I don’t have much to do for the moment, so I am considering why I should feel grateful. For one thing, I can stand for quire a while, which makes it possible for me to stand in line in the first place. I am shopping, not only for myself, but also for a friend who needs knee surgery. She can’t stand in line. Another thing – a lot of folks are out of work and have had their businesses shut down and have no money. Once the grocery store opens, I can buy what I need. Others are not able to do so.

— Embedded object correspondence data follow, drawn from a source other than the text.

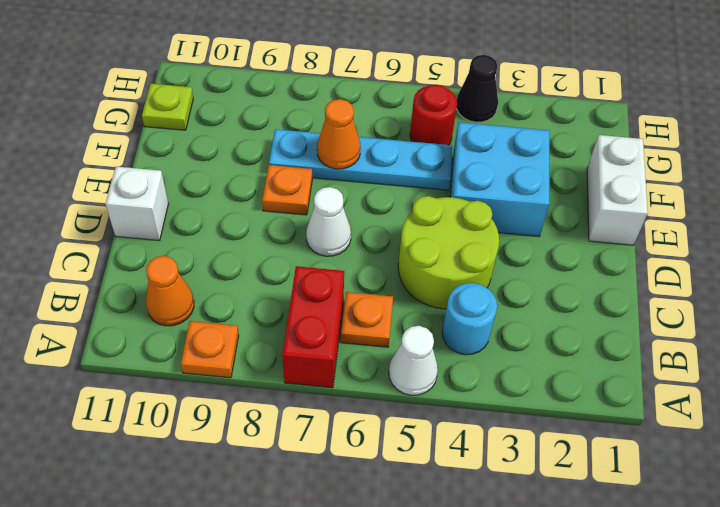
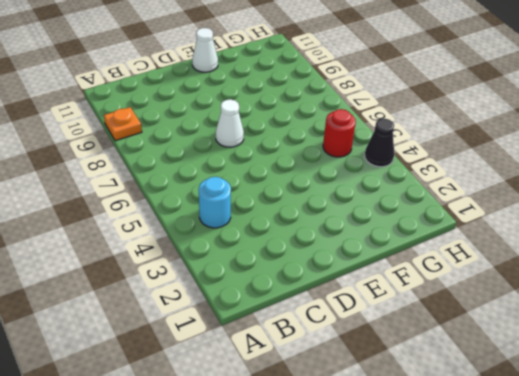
white 1x1 cone [192,28,218,72] -> white 1x1 cone moved to [389,326,438,395]
none -> red 1x2 brick [282,266,344,388]
none -> orange 1x1 plate [341,292,393,347]
none -> orange 1x1 cone [146,256,194,326]

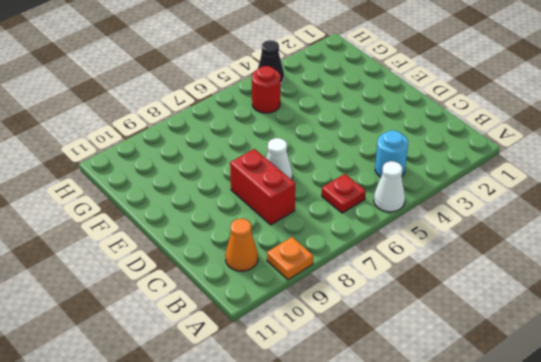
red 1x1 plate [322,174,366,213] -> orange 1x1 plate [341,292,393,347]
red 1x2 brick [230,149,295,225] -> red 1x2 brick moved to [282,266,344,388]
none -> lime 2x2 round brick [398,196,499,309]
none -> white 1x1 brick [105,167,168,241]
none -> white 1x2 brick [587,135,648,245]

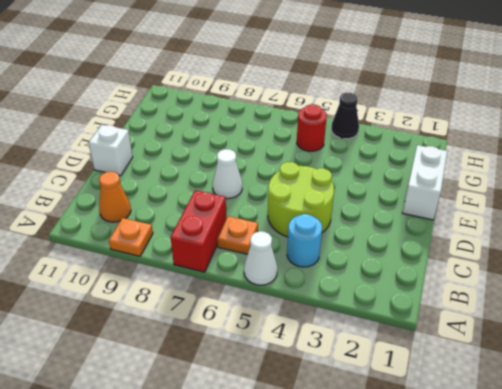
none -> cyan 2x2 brick [450,122,549,237]
none -> orange 1x1 plate [262,165,312,215]
none -> cyan 1x4 plate [269,129,452,190]

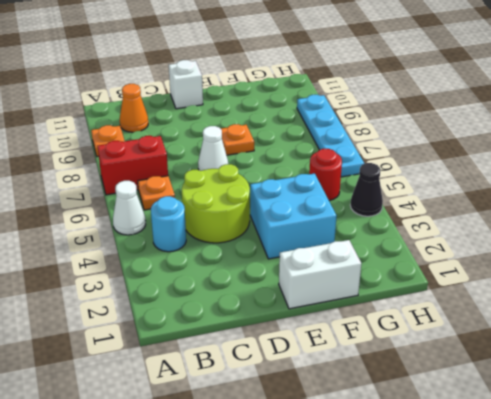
cyan 1x4 plate [297,95,365,177] -> cyan 1x4 plate moved to [269,129,452,190]
none -> lime 1x1 plate [142,84,193,130]
none -> orange 1x1 cone [317,99,361,169]

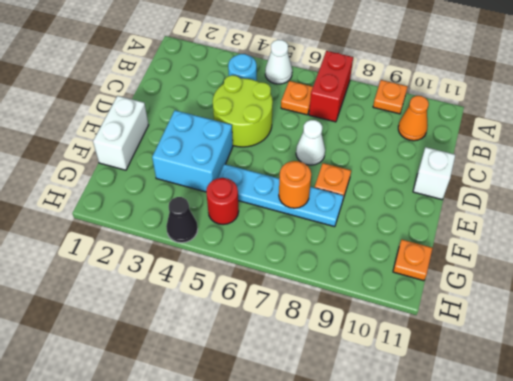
orange 1x1 round brick [279,161,311,208] -> orange 1x1 cone [317,99,361,169]
orange 1x1 plate [393,240,432,281] -> lime 1x1 plate [142,84,193,130]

I can see, smell and taste the food I can prepare with the groceries I buy. I have a kitchen to cook the food in. I have a table, a chair, silverware, plates. Once I think about it, I have so much. I really have a lot to be grateful for. It’s good practice to keep reminding myself of this, because I keep thinking about how much I don’t like to stand in line.
During this health crisis, the Priory still welcomes food donations. You can contact the Priory to see what is needed and then drop off the food or other donations on the Priory’s porch.
Charity is one of the four wisdoms and demonstrates the Bodhisattva’s aspiration. Deep appreciation and gratitude is offered to all those who contribute their spiritual practice, money, time, energy, and various gifts to the Priory. The generosity of the entire Priory Sangha is what makes it possible for the Priory to exist and for the Dharma to be freely offered to whomever is interested.
In recent months, we have been given many generous gifts, including a large beautiful white ceramic Avaolitesvara statue, face masks, flowers, garden plants, books, cat food, kitty litter, toilet paper, tissues, paper towels, dish detergent and cleaning supplies.
During the past few months we have been given food donations of many prepared meals, various vegetables and fruit, soy milk, almond milk, oat milk, eggs, tofu, breakfast cereal, oats, soups, rice, vegetarian burgers, vegetarian meats, cheese, beans, soups, salads, bread, coffee, herbal and black teas, fruit juice, nuts, various chips, fruit preserves, chocolates, cookies, candy, pies, and cakes. You are always welcome to check with the Priory on what foods are currently needed.
Funerals and Memorials
Tobi Zausner’s has funeral services for two cats who had been deceased for awhile, Lilliel and Jack Hanniel. Since Tobi was in New York, we shared the service via video conferencing.
Mary Gray lost two animals in January. We held a funeral for her cat, Freddie, on January 10 and a funeral for her dog, Mattie, on January 28.
We held a memorial for Ikue Pollak on February 28, at the Center for Spiritual Enlightenment in San Jose.
Despite the Covid-19, Rev. Kinrei is available by phone to discuss your spiritual practice and to help you to better apply the Dharma to your life. Taking refuge in a senior member of the Sangha is an important aid in gaining a better perspective and deeper insight into our spiritual life. It is also helpful in learning to cultivate openness and trust. You are welcome to contact the Priory and arrange a time to talk with Rev. Kinrei.
Priory Support and Membership
There are no fees for participating in meditation, Dharma talks, Buddhist services, retreats, spiritual counseling or any other services the Priory offers. We are supported by the donations of our congregation and friends. All gifts of any kind, whether money or materials or labor, are deeply appreciated.
One of the best ways to help the Priory is to make the commitment to be a Priory member. What this involves is making a pledge to contribute a certain amount of money to the Priory each month. There is no set or recommended amount as we leave it up to each individual to offer what he or she feels is appropriate.